### TASK
Output each record exactly, excluding pictures.
**** SUPPLIED RECORDS
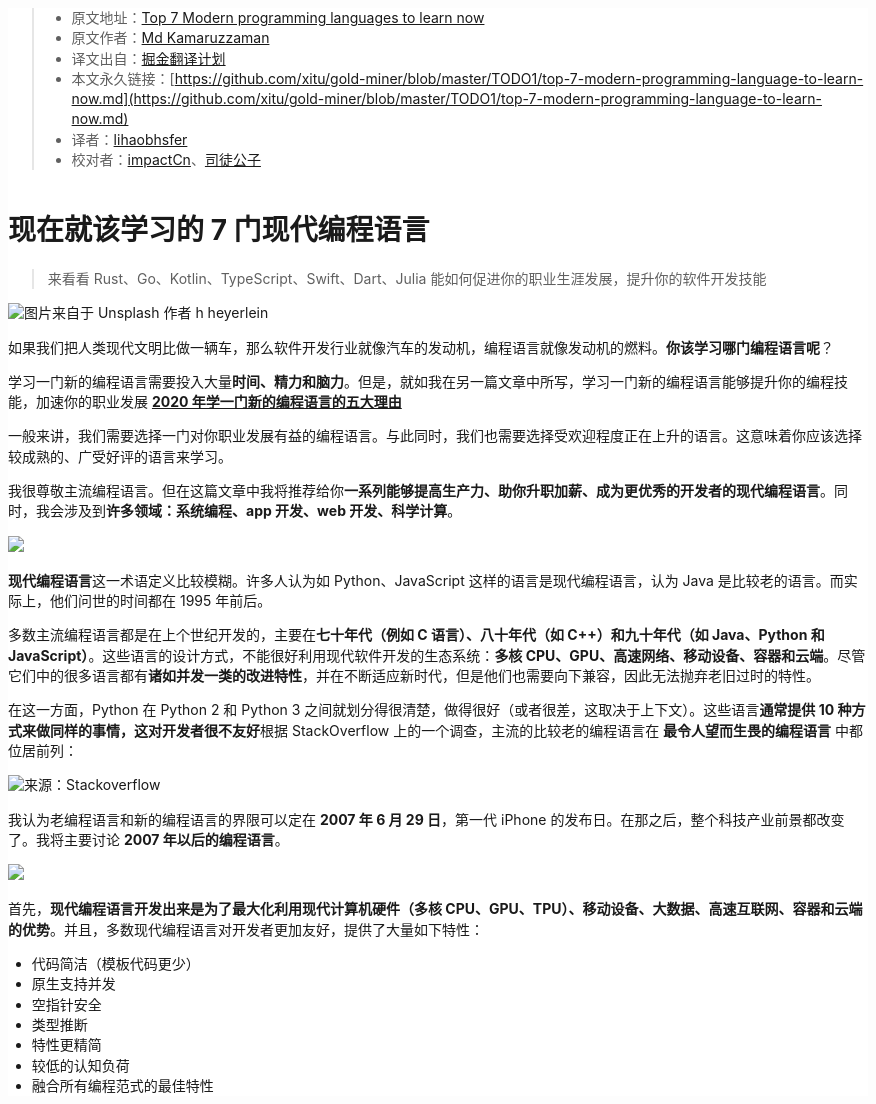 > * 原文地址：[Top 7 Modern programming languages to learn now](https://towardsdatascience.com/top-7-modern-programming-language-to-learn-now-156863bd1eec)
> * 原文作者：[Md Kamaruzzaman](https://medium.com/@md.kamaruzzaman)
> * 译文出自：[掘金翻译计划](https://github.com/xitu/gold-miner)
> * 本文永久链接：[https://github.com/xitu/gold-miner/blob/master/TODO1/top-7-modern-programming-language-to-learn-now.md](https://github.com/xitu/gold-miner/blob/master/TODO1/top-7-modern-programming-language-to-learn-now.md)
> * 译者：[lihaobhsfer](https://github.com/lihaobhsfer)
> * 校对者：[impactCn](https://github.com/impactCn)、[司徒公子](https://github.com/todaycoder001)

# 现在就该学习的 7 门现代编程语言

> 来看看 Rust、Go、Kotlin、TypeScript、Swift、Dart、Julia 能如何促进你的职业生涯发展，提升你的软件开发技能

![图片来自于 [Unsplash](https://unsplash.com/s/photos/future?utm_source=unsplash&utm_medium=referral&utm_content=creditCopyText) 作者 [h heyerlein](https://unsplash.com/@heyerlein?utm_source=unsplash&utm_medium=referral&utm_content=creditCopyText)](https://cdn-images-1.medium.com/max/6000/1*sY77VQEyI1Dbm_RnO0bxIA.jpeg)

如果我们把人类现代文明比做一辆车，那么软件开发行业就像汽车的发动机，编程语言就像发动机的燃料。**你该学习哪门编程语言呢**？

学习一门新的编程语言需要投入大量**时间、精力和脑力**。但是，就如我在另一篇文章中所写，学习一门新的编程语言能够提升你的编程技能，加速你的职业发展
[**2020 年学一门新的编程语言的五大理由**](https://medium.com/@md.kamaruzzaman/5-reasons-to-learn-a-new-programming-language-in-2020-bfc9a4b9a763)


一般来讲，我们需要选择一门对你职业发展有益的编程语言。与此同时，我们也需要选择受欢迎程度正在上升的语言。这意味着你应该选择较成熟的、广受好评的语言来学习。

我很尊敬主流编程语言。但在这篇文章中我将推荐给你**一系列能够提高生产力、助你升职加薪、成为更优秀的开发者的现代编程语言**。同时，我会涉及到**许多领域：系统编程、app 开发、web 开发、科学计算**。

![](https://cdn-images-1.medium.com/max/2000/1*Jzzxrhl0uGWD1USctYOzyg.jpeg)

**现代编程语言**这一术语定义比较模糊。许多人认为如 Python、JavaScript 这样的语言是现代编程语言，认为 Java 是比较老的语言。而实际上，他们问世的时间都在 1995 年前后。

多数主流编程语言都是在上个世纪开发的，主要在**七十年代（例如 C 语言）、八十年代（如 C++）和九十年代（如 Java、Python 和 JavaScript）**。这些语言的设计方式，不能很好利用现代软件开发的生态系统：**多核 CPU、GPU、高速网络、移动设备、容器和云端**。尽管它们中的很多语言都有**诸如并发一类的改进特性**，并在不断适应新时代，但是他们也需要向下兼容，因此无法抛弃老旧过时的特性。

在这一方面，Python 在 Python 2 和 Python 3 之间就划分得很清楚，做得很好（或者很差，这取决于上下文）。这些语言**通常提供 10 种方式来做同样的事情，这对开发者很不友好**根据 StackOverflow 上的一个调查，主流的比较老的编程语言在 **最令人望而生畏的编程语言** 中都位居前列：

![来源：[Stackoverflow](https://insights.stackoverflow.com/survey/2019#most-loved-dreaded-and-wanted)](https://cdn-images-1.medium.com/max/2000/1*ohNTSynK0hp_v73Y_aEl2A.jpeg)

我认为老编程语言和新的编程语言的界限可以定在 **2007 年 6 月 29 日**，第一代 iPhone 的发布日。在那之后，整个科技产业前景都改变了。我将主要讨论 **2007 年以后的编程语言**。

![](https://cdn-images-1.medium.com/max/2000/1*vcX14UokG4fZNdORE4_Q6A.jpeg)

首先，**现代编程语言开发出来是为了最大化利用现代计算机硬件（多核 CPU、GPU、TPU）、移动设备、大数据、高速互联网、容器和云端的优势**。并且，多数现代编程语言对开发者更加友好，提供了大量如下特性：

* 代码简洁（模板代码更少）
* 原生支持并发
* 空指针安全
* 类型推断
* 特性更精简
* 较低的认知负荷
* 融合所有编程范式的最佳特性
********
### REPLY
 > * 原文地址：[Top 7 Modern programming languages to learn now](https://towardsdatascience.com/top-7-modern-programming-language-to-learn-now-156863bd1eec)
> * 原文作者：[Md Kamaruzzaman](https://medium.com/@md.kamaruzzaman)
> * 译文出自：[掘金翻译计划](https://github.com/xitu/gold-miner)
> * 本文永久链接：[https://github.com/xitu/gold-miner/blob/master/TODO1/top-7-modern-programming-language-to-learn-now.md](https://github.com/xitu/gold-miner/blob/master/TODO1/top-7-modern-programming-language-to-learn-now.md)
> * 译者：[lihaobhsfer](https://github.com/lihaobhsfer)
> * 校对者：[impactCn](https://github.com/impactCn)、[司徒公子](https://github.com/todaycoder001)

# 现在就该学习的 7 门现代编程语言

> 来看看 Rust、Go、Kotlin、TypeScript、Swift、Dart、Julia 能如何促进你的职业生涯发展，提升你的软件开发技能

![图片来自于 [Unsplash](https://unsplash.com/s/photos/future?utm_source=unsplash&utm_medium=referral&utm_content=creditCopyText) 作者 [h heyerlein](https://unsplash.com/@heyerlein?utm_source=unsplash&utm_medium=referral&utm_content=creditCopyText)](https://cdn-images-1.medium.com/max/6000/1*sY77VQEyI1Dbm_RnO0bxIA.jpeg)

如果我们把人类现代文明比做一辆车，那么软件开发行业就像汽车的发动机，编程语言就像发动机的燃料。**你该学习哪门编程语言呢**？

学习一门新的编程语言需要投入大量**时间、精力和脑力**。但是，就如我在另一篇文章中所写，学习一门新的编程语言能够提升你的编程技能，加速你的职业发展
[**2020 年学一门新的编程语言的五大理由**](https://medium.com/@md.kamaruzzaman/5-reasons-to-learn-a-new-programming-language-in-2020-bfc9a4b9a763)


一般来讲，我们需要选择一门对你职业发展有益的编程语言。与此同时，我们也需要选择受欢迎程度正在上升的语言。这意味着你应该选择较成熟的、广受好评的语言来学习。

我很尊敬主流编程语言。但在这篇文章中我将推荐给你**一系列能够提高生产力、助你升职加薪、成为更优秀的开发者的现代编程语言**。同时，我会涉及到**许多领域：系统编程、app 开发、web 开发、科学计算**。

![](https://cdn-images-1.medium.com/max/2000/1*Jzzxrhl0uGWD1USctYOzyg.jpeg)

**现代编程语言**这一术语定义比较模糊。许多人认为如 Python、JavaScript 这样的语言是现代编程语言，认为 Java 是比较老的语言。而实际上，他们问世的时间都在 1995 年前后。

多数主流编程语言都是在上个世纪开发的，主要在**七十年代（例如 C 语言）、八十年代（如 C++）和九十年代（如 Java、Python 和 JavaScript）**。这些语言的设计方式，不能很好利用现代软件开发的生态系统：**多核 CPU、GPU、高速网络、移动设备、容器和云端**。尽管它们中的很多语言都有**诸如并发一类的改进特性**，并在不断适应新时代，但是他们也需要向下兼容，因此无法抛弃老旧过时的特性。

在这一方面，Python 在 Python 2 和 Python 3 之间就划分得很清楚，做得很好（或者很差，这取决于上下文）。这些语言**通常提供 10 种方式来做同样的事情，这对开发者很不友好**根据 StackOverflow 上的一个调查，主流的比较老的编程语言在 **最令人望而生畏的编程语言** 中都位居前列：

![来源：[Stackoverflow](https://insights.stackoverflow.com/survey/2019#most-loved-dreaded-and-wanted)](https://cdn-images-1.medium.com/max/2000/1*ohNTSynK0hp_v73Y_aEl2A.jpeg)

我认为老编程语言和新的编程语言的界限可以定在 **2007 年 6 月 29 日**，第一代 iPhone 的发布日。在那之后，整个科技产业前景都改变了。我将主要讨论 **2007 年以后的编程语言**。

![](https://cdn-images-1.medium.com/max/2000/1*vcX14UokG4fZNdORE4_Q6A.jpeg)

首先，**现代编程语言开发出来是为了最大化利用现代计算机硬件（多核 CPU、GPU、TPU）、移动设备、大数据、高速互联网、容器和云端的优势**。并且，多数现代编程语言对开发者更加友好，提供了大量如下特性：

* 代码简洁（模板代码更少）
* 原生支持并发
* 空指针安全
* 类型推断
* 特性更精简
* 较低的认知负荷
* 融合所有编程范式的最佳特性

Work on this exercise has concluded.